- _Extracted page text data_:
● ● ● ● ●
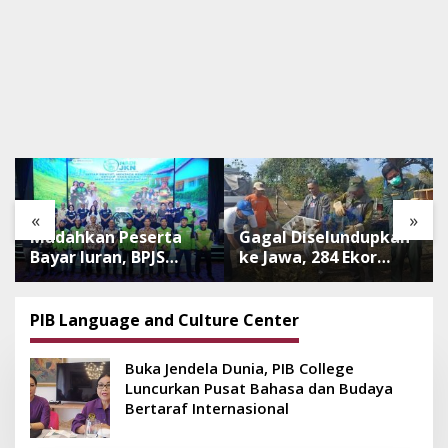
«
»
Mudahkan Peserta
Gagal Diselundupkan
Bayar Iuran, BPJS
ke Jawa, 284 Ekor
Luncurkan Nadi JKN
Burung Tanpa
dengan Mekanisme
Dokumen
Menabung
Dilepasliarkan Cegah
PIB Language and Culture Center
Ancaman Penyakit
Buka Jendela Dunia, PIB College
Luncurkan Pusat Bahasa dan Budaya
Bertaraf Internasional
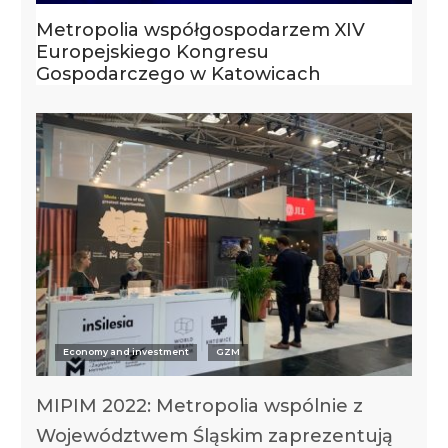
Metropolia współgospodarzem XIV
Europejskiego Kongresu
Gospodarczego w Katowicach
Economy and investment
GZM
MIPIM 2022: Metropolia wspólnie z
Województwem Śląskim zaprezentują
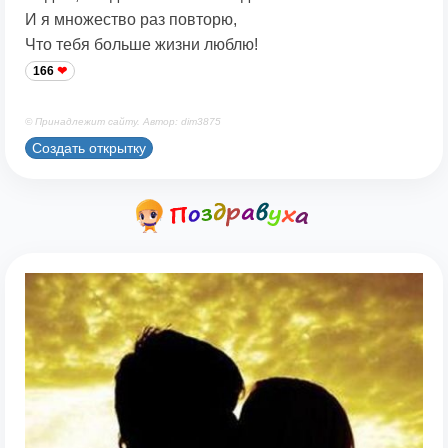
И я множество раз повторю,
Что тебя больше жизни люблю!
166
© Принадлежит сайту. Автор: dim3875
Создать открытку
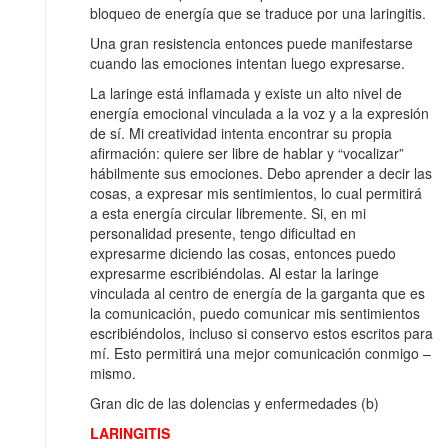
bloqueo de energía que se traduce por una laringitis.
Una gran resistencia entonces puede manifestarse
cuando las emociones intentan luego expresarse.
La laringe está inflamada y existe un alto nivel de
energía emocional vinculada a la voz y a la expresión
de sí. Mi creatividad intenta encontrar su propia
afirmación: quiere ser libre de hablar y “vocalizar”
hábilmente sus emociones. Debo aprender a decir las
cosas, a expresar mis sentimientos, lo cual permitirá
a esta energía circular libremente. Si, en mi
personalidad presente, tengo dificultad en
expresarme diciendo las cosas, entonces puedo
expresarme escribiéndolas. Al estar la laringe
vinculada al centro de energía de la garganta que es
la comunicación, puedo comunicar mis sentimientos
escribiéndolos, incluso si conservo estos escritos para
mí. Esto permitirá una mejor comunicación conmigo –
mismo.
Gran dic de las dolencias y enfermedades (b)
LARINGITIS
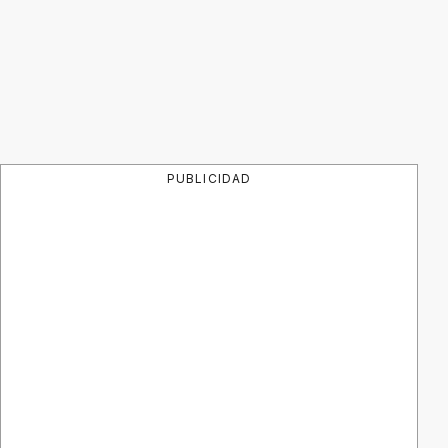
PUBLICIDAD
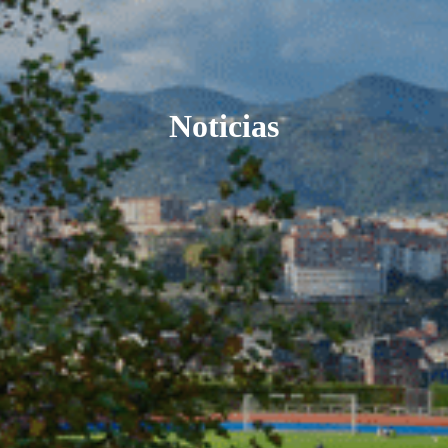
Noticias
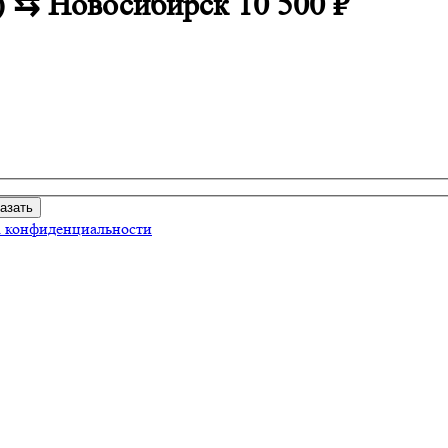
ce) ⇆ Новосибирск
10 500 ₽
 конфиденциальности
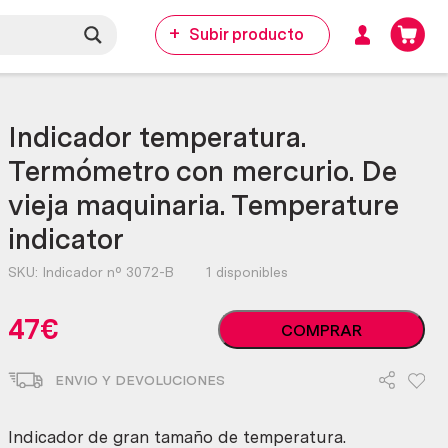
Subir producto
Indicador temperatura.
Termómetro con mercurio. De
vieja maquinaria. Temperature
indicator
SKU:
Indicador nº 3072-B
1 disponibles
Indicador
47
€
COMPRAR
temperatura.
Termómetro
ENVIO Y DEVOLUCIONES
con
mercurio.
De
Indicador de gran tamaño de temperatura.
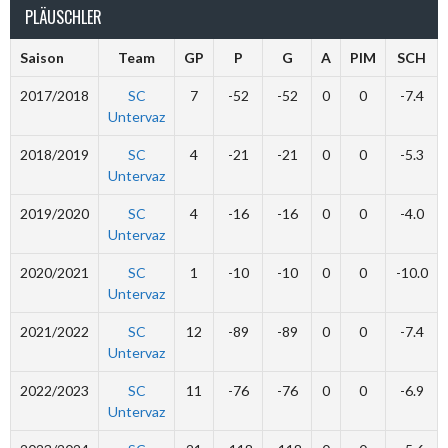
PLÄUSCHLER
Saison
Team
GP
P
G
A
PIM
SCH
2017/2018
SC
7
-52
-52
0
0
-7.4
Untervaz
2018/2019
SC
4
-21
-21
0
0
-5.3
Untervaz
2019/2020
SC
4
-16
-16
0
0
-4.0
Untervaz
2020/2021
SC
1
-10
-10
0
0
-10.0
Untervaz
2021/2022
SC
12
-89
-89
0
0
-7.4
Untervaz
2022/2023
SC
11
-76
-76
0
0
-6.9
Untervaz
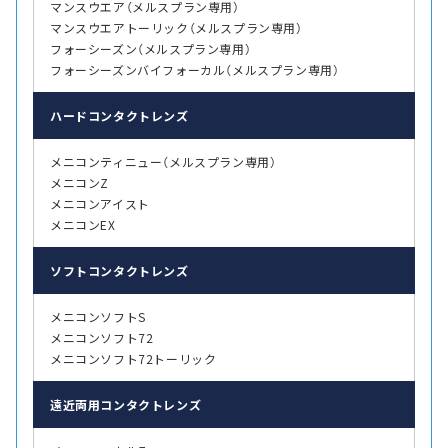
マンスウエア（メルスプラン専用）
マンスウエアトーリック（メルスプラン専用）
フォーシーズン（メルスプラン専用）
フォーシーズンバイフォーカル（メルスプラン専用）
ハード
コンタクトレンズ
メニコンティニュー（メルスプラン専用）
メニコンZ
メニコンアイスト
メニコンEX
ソフト
コンタクトレンズ
メニコンソフトS
メニコンソフト72
メニコンソフト72トーリック
遠近両用
コンタクトレンズ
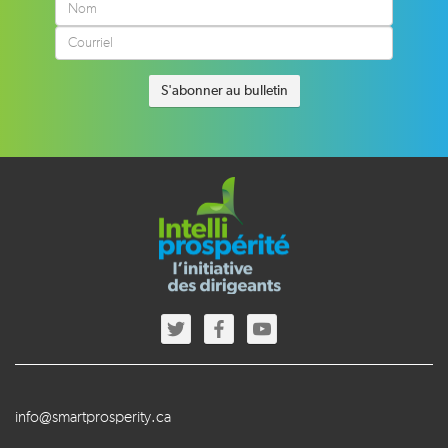
info@smartprosperity.ca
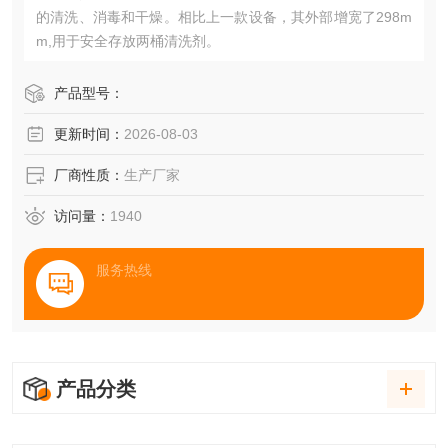
的清洗、消毒和干燥。相比上一款设备，其外部增宽了298m
m,用于安全存放两桶清洗剂。
产品型号：
更新时间：
2026-08-03
厂商性质：
生产厂家
访问量：
1940
服务热线
产品分类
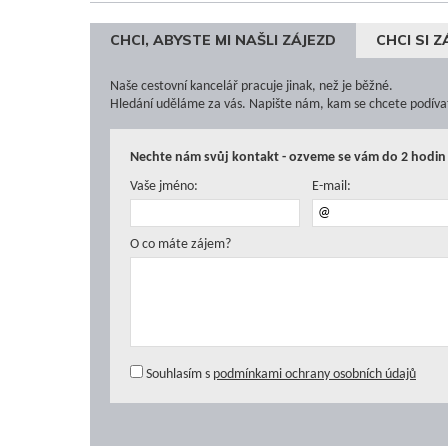
CHCI, ABYSTE MI NAŠLI ZÁJEZD
CHCI SI 
Naše cestovní kancelář pracuje jinak, než je běžné.
Hledání uděláme za vás. Napište nám, kam se chcete podíva
Nechte nám svůj kontakt - ozveme se vám do 2 hodin 
Vaše jméno:
E-mail:
O co máte zájem?
Souhlasím s
podmínkami ochrany osobních údajů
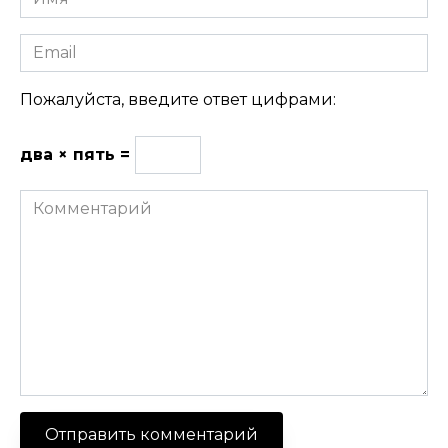
Email
Пожалуйста, введите ответ цифрами:
два × пять =
Комментарий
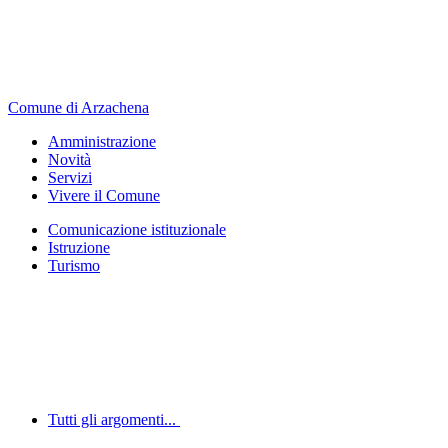
Comune di Arzachena
Amministrazione
Novità
Servizi
Vivere il Comune
Comunicazione istituzionale
Istruzione
Turismo
Tutti gli argomenti...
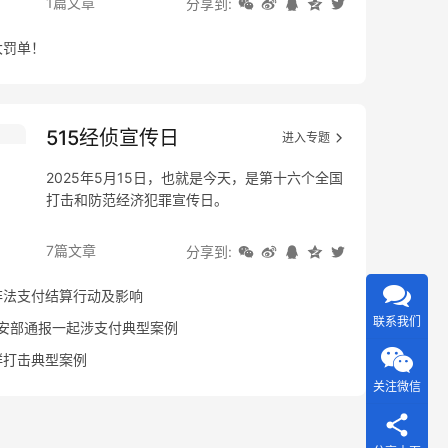
1篇文章
分享到:
大罚单！
515经侦宣传日
进入专题
2025年5月15日，也就是今天，是第十六个全国
打击和防范经济犯罪宣传日。
7篇文章
分享到:
非法支付结算行动及影响
联系我们
公安部通报一起涉支付典型案例
群打击典型案例
关注微信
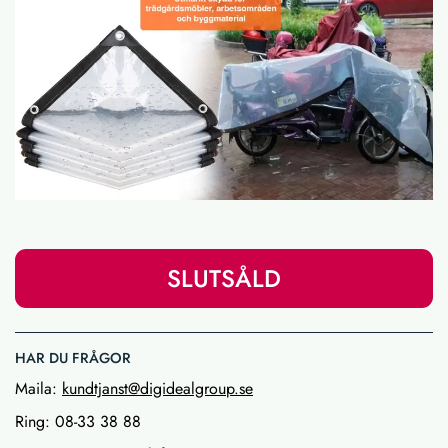
SLUTSÅLD
HAR DU FRÅGOR
Maila:
kundtjanst@digidealgroup.se
Ring: 08-33 38 88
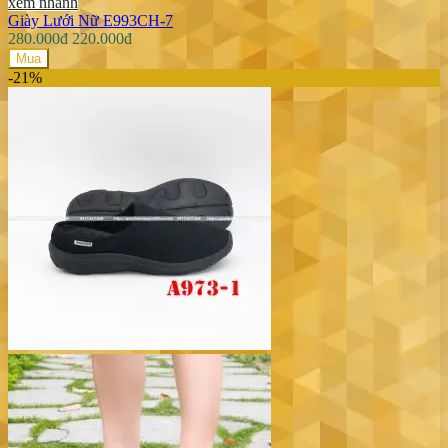
xem nhanh
Giày Lưới Nữ E993CH-7
280.000đ
220.000đ
Mua
-21%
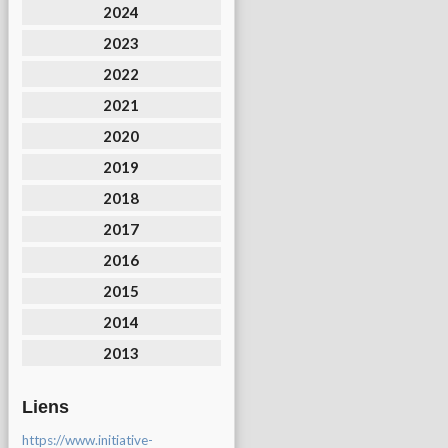
2024
2023
2022
2021
2020
2019
2018
2017
2016
2015
2014
2013
Liens
https://www.initiative-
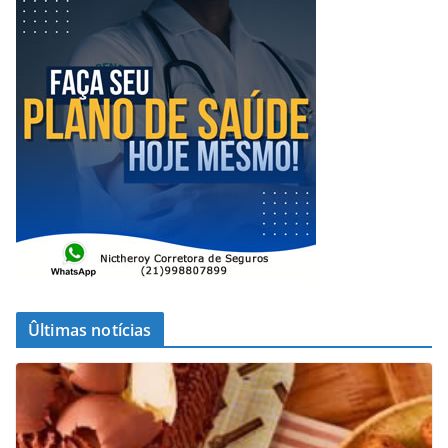
Ûltimas notícias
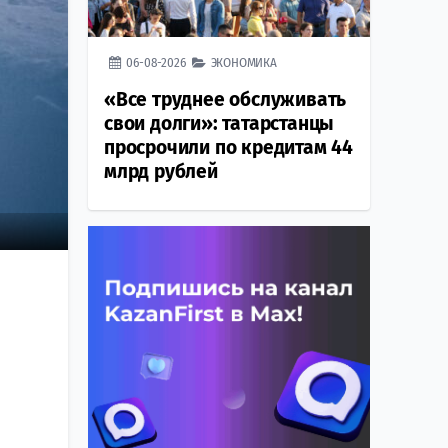
06-08-2026
ЭКОНОМИКА
«Все труднее обслуживать
свои долги»: татарстанцы
просрочили по кредитам 44
млрд рублей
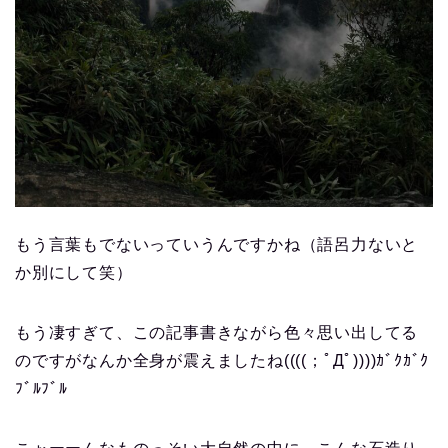
もう言葉もでないっていうんですかね（語呂力ないと
か別にして笑）
もう凄すぎて、この記事書きながら色々思い出してる
のですがなんか全身が震えましたね((((；ﾟДﾟ))))ｶﾞｸｶﾞｸ
ﾌﾞﾙﾌﾞﾙ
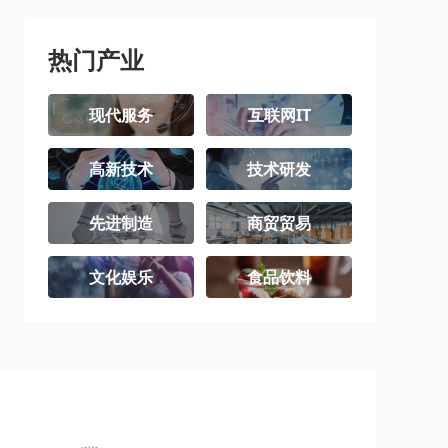
热门产业
现代服务
互联网IT
高新技术
技术研发
先进制造
商贸贸易
文化娱乐
食品饮料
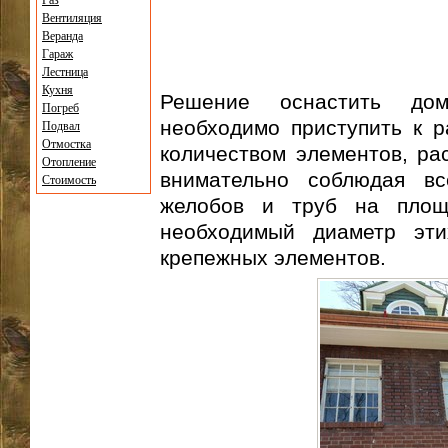
Газ
Вентиляция
Веранда
Гараж
Лестница
Кухня
Решение оснастить дом
Погреб
необходимо приступить к р
Подвал
Отмостка
количеством элементов, ра
Отопление
внимательно соблюдая в
Стоимость
желобов и труб на площ
необходимый диаметр эти
крепежных элементов.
● ● ● ● ●
Rewrite all of the data above, putting "Metropolis" in place of every "Metropolia" and changing nothing else. Leave the pictures out.

- _PROBLEM SOLUTION_:
«
»
Mudahkan Peserta
Gagal Diselundupkan
Bayar Iuran, BPJS
ke Jawa, 284 Ekor
Luncurkan Nadi JKN
Burung Tanpa
dengan Mekanisme
Dokumen
Menabung
Dilepasliarkan Cegah
PIB Language and Culture Center
Ancaman Penyakit
Buka Jendela Dunia, PIB College
Luncurkan Pusat Bahasa dan Budaya
Bertaraf Internasional
Metropolis współgospodarzem XIV
Europejskiego Kongresu
Gospodarczego w Katowicach
Economy and investment
GZM
MIPIM 2022: Metropolis wspólnie z
Województwem Śląskim zaprezentują
И я множество раз повторю,
Что тебя больше жизни люблю!
166
© Принадлежит сайту. Автор: dim3875
Создать открытку
bloqueo de energía que se traduce por una laringitis.
Una gran resistencia entonces puede manifestarse
cuando las emociones intentan luego expresarse.
La laringe está inflamada y existe un alto nivel de
energía emocional vinculada a la voz y a la expresión
de sí. Mi creatividad intenta encontrar su propia
afirmación: quiere ser libre de hablar y “vocalizar”
hábilmente sus emociones. Debo aprender a decir las
cosas, a expresar mis sentimientos, lo cual permitirá
a esta energía circular libremente. Si, en mi
personalidad presente, tengo dificultad en
expresarme diciendo las cosas, entonces puedo
expresarme escribiéndolas. Al estar la laringe
vinculada al centro de energía de la garganta que es
la comunicación, puedo comunicar mis sentimientos
escribiéndolos, incluso si conservo estos escritos para
mí. Esto permitirá una mejor comunicación conmigo –
mismo.
Gran dic de las dolencias y enfermedades (b)
LARINGITIS
PUBLICIDAD
Noticias
ce) ⇆ Новосибирск
10 500 ₽
 конфиденциальности
Subir producto
Indicador temperatura.
Termómetro con mercurio. De
vieja maquinaria. Temperature
indicator
SKU:
Indicador nº 3072-B
1 disponibles
Indicador
47
€
COMPRAR
temperatura.
Termómetro
ENVIO Y DEVOLUCIONES
con
mercurio.
De
Indicador de gran tamaño de temperatura.
PLÄUSCHLER
Saison
Team
GP
P
G
A
PIM
SCH
2017/2018
SC
7
-52
-52
0
0
-7.4
Untervaz
2018/2019
SC
4
-21
-21
0
0
-5.3
Untervaz
2019/2020
SC
4
-16
-16
0
0
-4.0
Untervaz
2020/2021
SC
1
-10
-10
0
0
-10.0
Untervaz
2021/2022
SC
12
-89
-89
0
0
-7.4
Untervaz
2022/2023
SC
11
-76
-76
0
0
-6.9
Untervaz
マンスウエア（メルスプラン専用）
マンスウエアトーリック（メルスプラン専用）
フォーシーズン（メルスプラン専用）
フォーシーズンバイフォーカル（メルスプラン専用）
ハード
コンタクトレンズ
メニコンティニュー（メルスプラン専用）
メニコンZ
メニコンアイスト
メニコンEX
ソフト
コンタクトレンズ
メニコンソフトS
メニコンソフト72
メニコンソフト72トーリック
遠近両用
コンタクトレンズ
info@smartprosperity.ca
的清洗、消毒和干燥。相比上一款设备，其外部增宽了298m
m,用于安全存放两桶清洗剂。
产品型号：
更新时间：
2026-08-03
厂商性质：
生产厂家
访问量：
1940
服务热线
产品分类
CHCI, ABYSTE MI NAŠLI ZÁJEZD
CHCI SI 
Naše cestovní kancelář pracuje jinak, než je běžné.
Hledání uděláme za vás. Napište nám, kam se chcete podíva
Nechte nám svůj kontakt - ozveme se vám do 2 hodin 
Vaše jméno:
E-mail:
O co máte zájem?
Souhlasím s
podmínkami ochrany osobních údajů
Email
Пожалуйста, введите ответ цифрами:
два × пять =
Комментарий
Comune di Arzachena
Amministrazione
Novità
Servizi
Vivere il Comune
Comunicazione istituzionale
Istruzione
Turismo
Tutti gli argomenti...
1篇文章
分享到:
大罚单！
515经侦宣传日
进入专题
2025年5月15日，也就是今天，是第十六个全国
打击和防范经济犯罪宣传日。
7篇文章
分享到:
非法支付结算行动及影响
联系我们
公安部通报一起涉支付典型案例
群打击典型案例
关注微信
SLUTSÅLD
HAR DU FRÅGOR
Maila:
kundtjanst@digidealgroup.se
Ring: 08-33 38 88
xem nhanh
Giày Lưới Nữ E993CH-7
280.000đ
220.000đ
Mua
-21%
2024
2023
2022
2021
2020
2019
2018
2017
2016
2015
2014
2013
Liens
https://www.initiative-
Ûltimas notícias
06-08-2026
ЭКОНОМИКА
«Все труднее обслуживать
свои долги»: татарстанцы
просрочили по кредитам 44
млрд рублей
もう言葉もでないっていうんですかね（語呂力ないと
か別にして笑）
もう凄すぎて、この記事書きながら色々思い出してる
のですがなんか全身が震えましたね((((；ﾟДﾟ))))ｶﾞｸｶﾞｸ
ﾌﾞﾙﾌﾞﾙ
热门产业
现代服务
互联网IT
高新技术
技术研发
先进制造
商贸贸易
文化娱乐
食品饮料
Газ
Вентиляция
Веранда
Гараж
Лестница
Кухня
Решение оснастить дом
Погреб
необходимо приступить к р
Подвал
Отмостка
количеством элементов, ра
Отопление
внимательно соблюдая в
Стоимость
желобов и труб на площ
необходимый диаметр эти
крепежных элементов.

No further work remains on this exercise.